Tiffany's Falls Despite Surging China
As China rises and its appetite for luxury grows, jewelry heavyweight Tiffany's (NYSE: TIF) is seen by many as a derivative play on the Chinese economy. Yet, after the New York-based company's latest earnings report, traders may want to rethink such a play.
According to economic data released overnight, Chinese exports grew over 14 percent in December, blowing away expectations for a 5 percent jump. The Chinese ETF iShares FTSE China 25 Index Fund (NYSEArca: FXI) rallied 1 percent on Thursday.
With this in mind, one would expect Tiffany's to have had an excellent holiday season, given the brand's popularity among Chinese consumers.

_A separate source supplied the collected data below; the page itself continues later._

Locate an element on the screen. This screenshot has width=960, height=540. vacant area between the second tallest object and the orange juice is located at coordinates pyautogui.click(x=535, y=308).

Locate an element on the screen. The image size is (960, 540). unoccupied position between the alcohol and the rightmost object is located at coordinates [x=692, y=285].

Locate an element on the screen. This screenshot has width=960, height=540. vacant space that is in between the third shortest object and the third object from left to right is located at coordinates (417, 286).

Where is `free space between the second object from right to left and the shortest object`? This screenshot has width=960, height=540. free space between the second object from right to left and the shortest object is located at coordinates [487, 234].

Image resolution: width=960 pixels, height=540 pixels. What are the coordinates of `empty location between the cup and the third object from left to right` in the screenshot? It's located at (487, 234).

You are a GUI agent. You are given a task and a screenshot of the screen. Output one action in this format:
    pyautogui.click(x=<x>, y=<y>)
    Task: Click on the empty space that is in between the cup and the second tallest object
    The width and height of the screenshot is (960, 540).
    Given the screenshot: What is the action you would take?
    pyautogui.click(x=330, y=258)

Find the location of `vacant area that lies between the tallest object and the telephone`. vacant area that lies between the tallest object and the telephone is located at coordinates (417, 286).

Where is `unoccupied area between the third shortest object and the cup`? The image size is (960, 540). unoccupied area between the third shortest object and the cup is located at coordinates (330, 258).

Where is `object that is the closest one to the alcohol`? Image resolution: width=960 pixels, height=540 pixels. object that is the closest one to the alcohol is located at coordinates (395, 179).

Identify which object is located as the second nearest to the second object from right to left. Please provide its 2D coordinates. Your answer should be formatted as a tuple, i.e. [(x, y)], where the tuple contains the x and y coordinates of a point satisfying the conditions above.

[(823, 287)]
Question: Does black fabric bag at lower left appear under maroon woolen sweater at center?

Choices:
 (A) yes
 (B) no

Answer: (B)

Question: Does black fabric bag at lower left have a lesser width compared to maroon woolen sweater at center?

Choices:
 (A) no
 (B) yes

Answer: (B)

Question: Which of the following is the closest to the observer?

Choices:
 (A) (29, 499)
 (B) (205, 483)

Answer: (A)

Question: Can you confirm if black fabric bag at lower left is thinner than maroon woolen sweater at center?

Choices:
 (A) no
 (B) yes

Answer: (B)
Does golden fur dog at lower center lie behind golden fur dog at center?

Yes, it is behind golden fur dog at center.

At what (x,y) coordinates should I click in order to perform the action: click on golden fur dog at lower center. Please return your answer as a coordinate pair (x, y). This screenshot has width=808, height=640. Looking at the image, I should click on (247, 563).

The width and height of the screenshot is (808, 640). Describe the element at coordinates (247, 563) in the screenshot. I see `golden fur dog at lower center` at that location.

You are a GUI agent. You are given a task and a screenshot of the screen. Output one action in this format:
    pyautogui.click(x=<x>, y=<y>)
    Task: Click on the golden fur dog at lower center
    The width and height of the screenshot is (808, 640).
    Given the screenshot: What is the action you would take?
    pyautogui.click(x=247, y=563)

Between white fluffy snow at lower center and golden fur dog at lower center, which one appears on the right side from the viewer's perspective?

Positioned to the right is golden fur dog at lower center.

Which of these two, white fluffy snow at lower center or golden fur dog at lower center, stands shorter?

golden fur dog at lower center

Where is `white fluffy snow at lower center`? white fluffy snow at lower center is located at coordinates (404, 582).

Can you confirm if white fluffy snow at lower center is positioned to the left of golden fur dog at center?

Yet, just the opposite happened, with Tiffany's reporting lackluster results for the two month period ending December 31.
While worldwide net sales increased 4 percent, comparable store sales remained unchanged from 2011. Asia-Pacific sales were up 13 percent, but failed to boost the company's holiday sales to the desired level.
Due to the lower-than-expected sales figures, Chairman and CEO Michael J. Kowalski stated: "Holiday period sales growth was at the low-end of our expectations, and we now expect that net earnings for the year ending January 31st will be at the lower-end of the forecast that we issued on November 29th of $3.20 - $3.40 per diluted share."
Kowalski goes on to state, “…management is planning sales growth conservatively for 2013 and at this point expects net earnings growth of 6% - 9%.” Due to Tiffany's lackluster report, the company has traded down as much as 8 percent on Thursday. While that's important in itself, the real takeaway here may be the glaring disconnect between the jeweler's performance and the Chinese economy.
Brian Sozzi, Chief Equities Analyst for NBG notes, “Tiffany's challenges are more fundamental than global cyclical, ranging from too aggressive a store push (occupancy costs high) to shifts in what consumers favor with $500 in their hands (iPads; and since they favor iPads, that means Tiffany's lucrative margin products, silver, are less of an offset to still strong sales of engagement jewelry, etc.).”
In other words, Chinese consumers play a weaker role in the success of Tiffany's than many think.
As of this writing, Tiffany's is down around 3.5 percent, indicating that the worst may have come in the early hours of trading. Regardless of how the stock performs in the coming days and weeks, look for traders to become increasingly skeptical of the relationship between the Chinese marketplace and shares of Tiffany's.